**What you are asked to do**
Check each line of the material, and show the ones that include the word "سنسور".

**Data records**
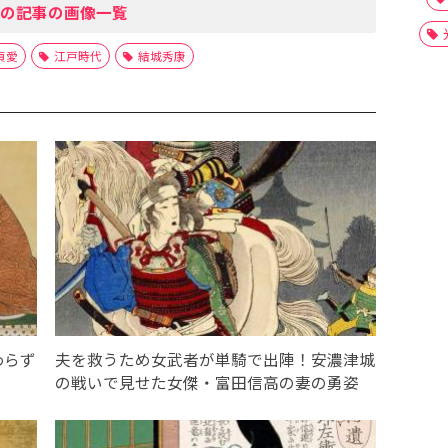
の記事の画像一覧
貞愛
江戸時代
結城秀康
わらず
夫を救うため女武者が単騎で出陣！安濃津城
の戦いで見せた女傑・富田信高の妻の勇姿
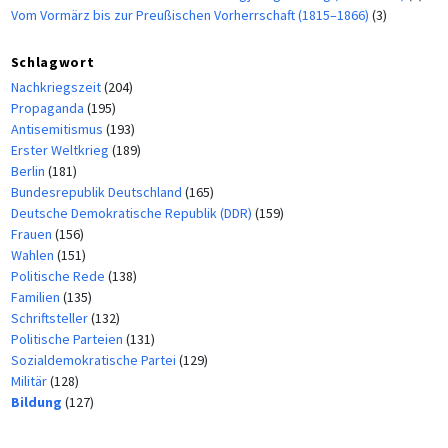
Vom Vormärz bis zur Preußischen Vorherrschaft (1815–1866)
(3)
Schlagwort
Nachkriegszeit
(204)
Propaganda
(195)
Antisemitismus
(193)
Erster Weltkrieg
(189)
Berlin
(181)
Bundesrepublik Deutschland
(165)
Deutsche Demokratische Republik (DDR)
(159)
Frauen
(156)
Wahlen
(151)
Politische Rede
(138)
Familien
(135)
Schriftsteller
(132)
Politische Parteien
(131)
Sozialdemokratische Partei
(129)
Militär
(128)
Bildung
(127)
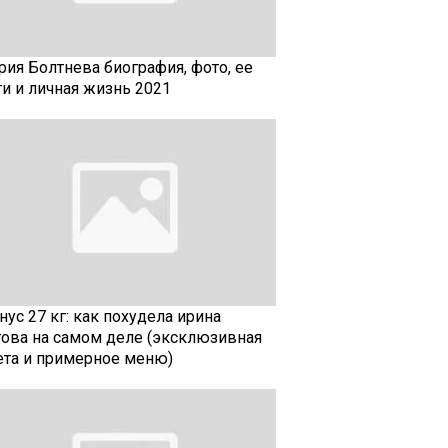
рия Болтнева биография, фото, ее
ти и личная жизнь 2021
ус 27 кг: как похудела ирина
гова на самом деле (эксклюзивная
ета и примерное меню)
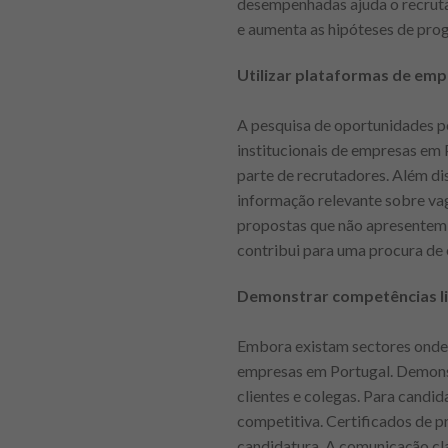
desempenhadas ajuda o recrutad
e aumenta as hipóteses de prog
Utilizar plataformas de emp
A pesquisa de oportunidades pod
institucionais de empresas em P
parte de recrutadores. Além di
informação relevante sobre vag
propostas que não apresentem 
contribui para uma procura de
Demonstrar competências li
Embora existam sectores onde 
empresas em Portugal. Demonst
clientes e colegas. Para candi
competitiva. Certificados de p
candidatura. A comunicação clar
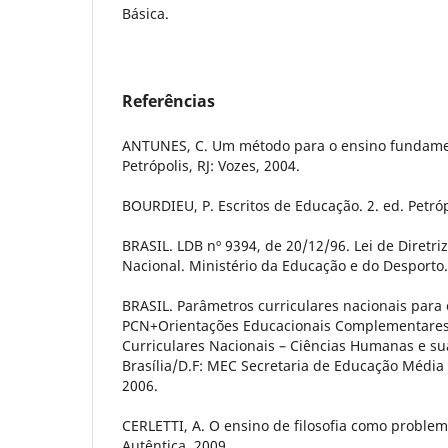
Básica.
Referências
ANTUNES, C. Um método para o ensino fundamen
Petrópolis, RJ: Vozes, 2004.
BOURDIEU, P. Escritos de Educação. 2. ed. Petróp
BRASIL. LDB nº 9394, de 20/12/96. Lei de Diretr
Nacional. Ministério da Educação e do Desporto. 
BRASIL. Parâmetros curriculares nacionais para
PCN+Orientações Educacionais Complementares
Curriculares Nacionais – Ciências Humanas e su
Brasília/D.F: MEC Secretaria de Educação Média
2006.
CERLETTI, A. O ensino de filosofia como problema
Autêntica, 2009.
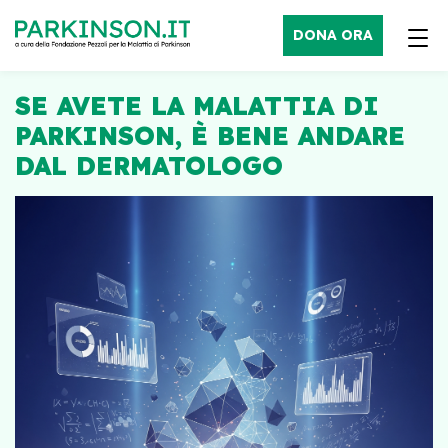
DONA ORA
SE AVETE LA MALATTIA DI
PARKINSON, È BENE ANDARE
DAL DERMATOLOGO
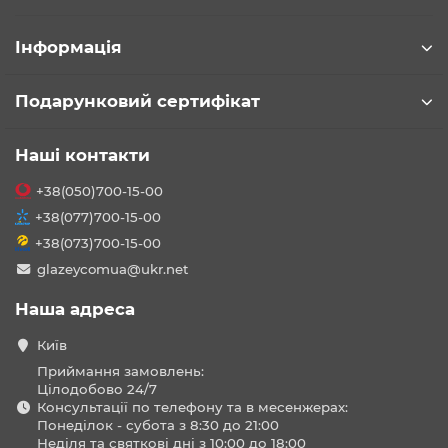
Інформація
Подарунковий сертифікат
Наші контакти
+38(050)700-15-00
+38(077)700-15-00
+38(073)700-15-00
glazeycomua@ukr.net
Наша адреса
Київ
Приймання замовлень:
Цілодобово 24/7
Консультації по телефону та в месенжерах:
Понеділок - субота з 8:30 до 21:00
Неділя та святкові дні з 10:00 до 18:00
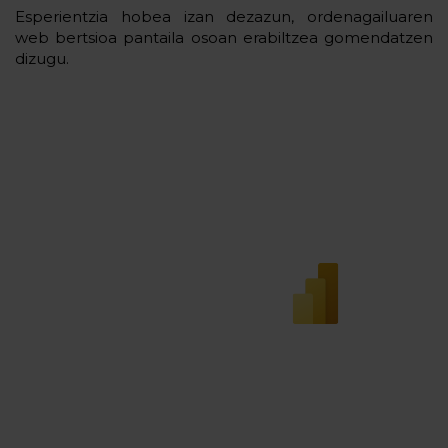
Esperientzia hobea izan dezazun, ordenagailuaren
web bertsioa pantaila osoan erabiltzea gomendatzen
dizugu.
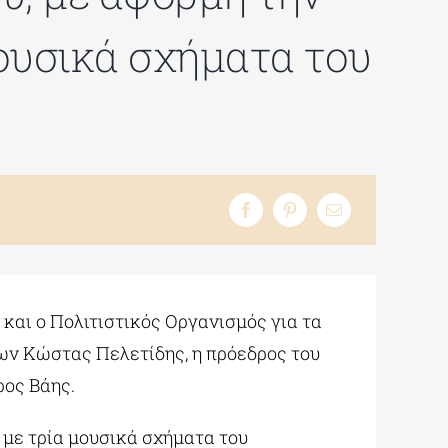
ουσικά σχήματα του
αι ο Πολιτιστικός Οργανισμός για τα
έων Κώστας Πελετίδης, η πρόεδρος του
ος Βάης.
 με τρία μουσικά σχήματα του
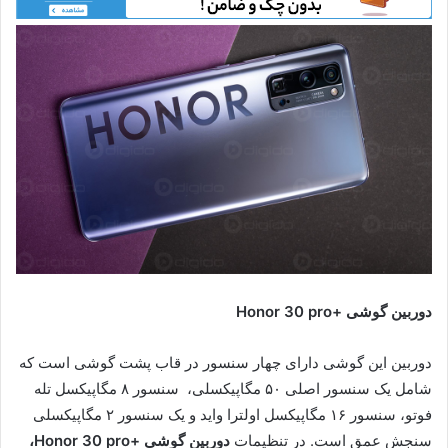
دوربین گوشی +Honor 30 pro
دوربین این گوشی دارای چهار سنسور در قاب پشت گوشی است که
شامل یک سنسور اصلی ۵۰ مگاپیکسلی، سنسور ۸ مگاپیکسل تله
فوتو، سنسور ۱۶ مگاپیکسل اولترا واید و یک سنسور ۲ مگاپیکسلی
سنجش عمق است. در تنظیمات
دوربین گوشی +Honor 30 pro
،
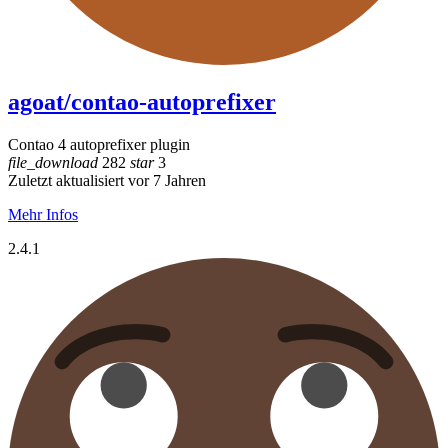
agoat/contao-autoprefixer
Contao 4 autoprefixer plugin
file_download
282
star
3
Zuletzt aktualisiert vor 7 Jahren
Mehr Infos
2.4.1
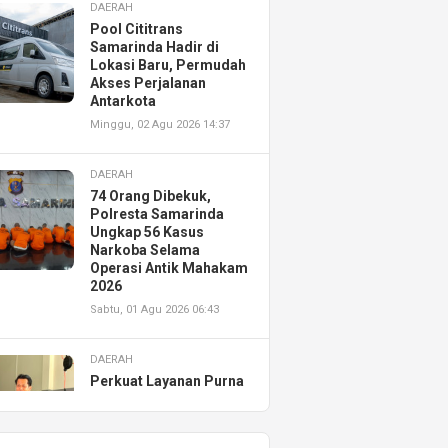
DAERAH
Pool Cititrans
Samarinda Hadir di
Lokasi Baru, Permudah
Akses Perjalanan
Antarkota
Minggu, 02 Agu 2026 14:37
DAERAH
74 Orang Dibekuk,
Polresta Samarinda
Ungkap 56 Kasus
Narkoba Selama
Operasi Antik Mahakam
2026
Sabtu, 01 Agu 2026 06:43
DAERAH
Perkuat Layanan Purna
Jual, Astra Motor
Kalimantan Timur 2
Resmikan AHASS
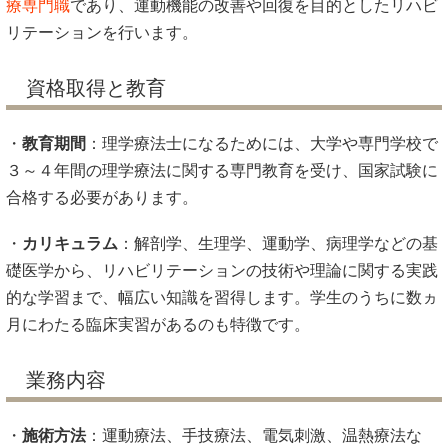
療専門職
であり、運動機能の改善や回復を目的としたリハビ
リテーションを行います。
資格取得と教育
・
教育期間
：理学療法士になるためには、大学や専門学校で
３～４年間の理学療法に関する専門教育を受け、国家試験に
合格する必要があります。
・
カリキュラム
：解剖学、生理学、運動学、病理学などの基
礎医学から、リハビリテーションの技術や理論に関する実践
的な学習まで、幅広い知識を習得します。学生のうちに数ヵ
月にわたる臨床実習があるのも特徴です。
業務内容
・
施術方法
：運動療法、手技療法、電気刺激、温熱療法な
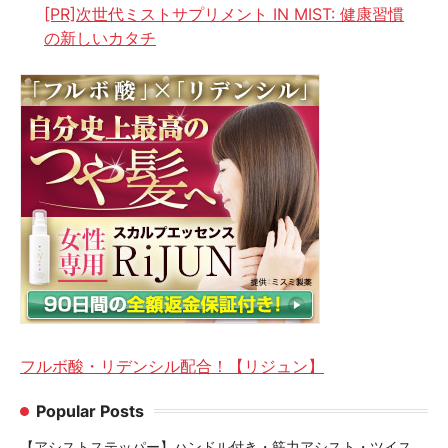
[PR]次世代ミストサプリメント IN MIST: 健康習慣
の新しいカタチ
フルボ酸・リデンシル配合！【リジュン】
Popular Posts
【アシストステッパー】ハンドル付き・筋力アシスト・ツイス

**Task result**
دوربین این گوشی دارای چهار سنسور در قاب پشت گوشی است که
شامل یک سنسور اصلی ۵۰ مگاپیکسلی، سنسور ۸ مگاپیکسل تله
فوتو، سنسور ۱۶ مگاپیکسل اولترا واید و یک سنسور ۲ مگاپیکسلی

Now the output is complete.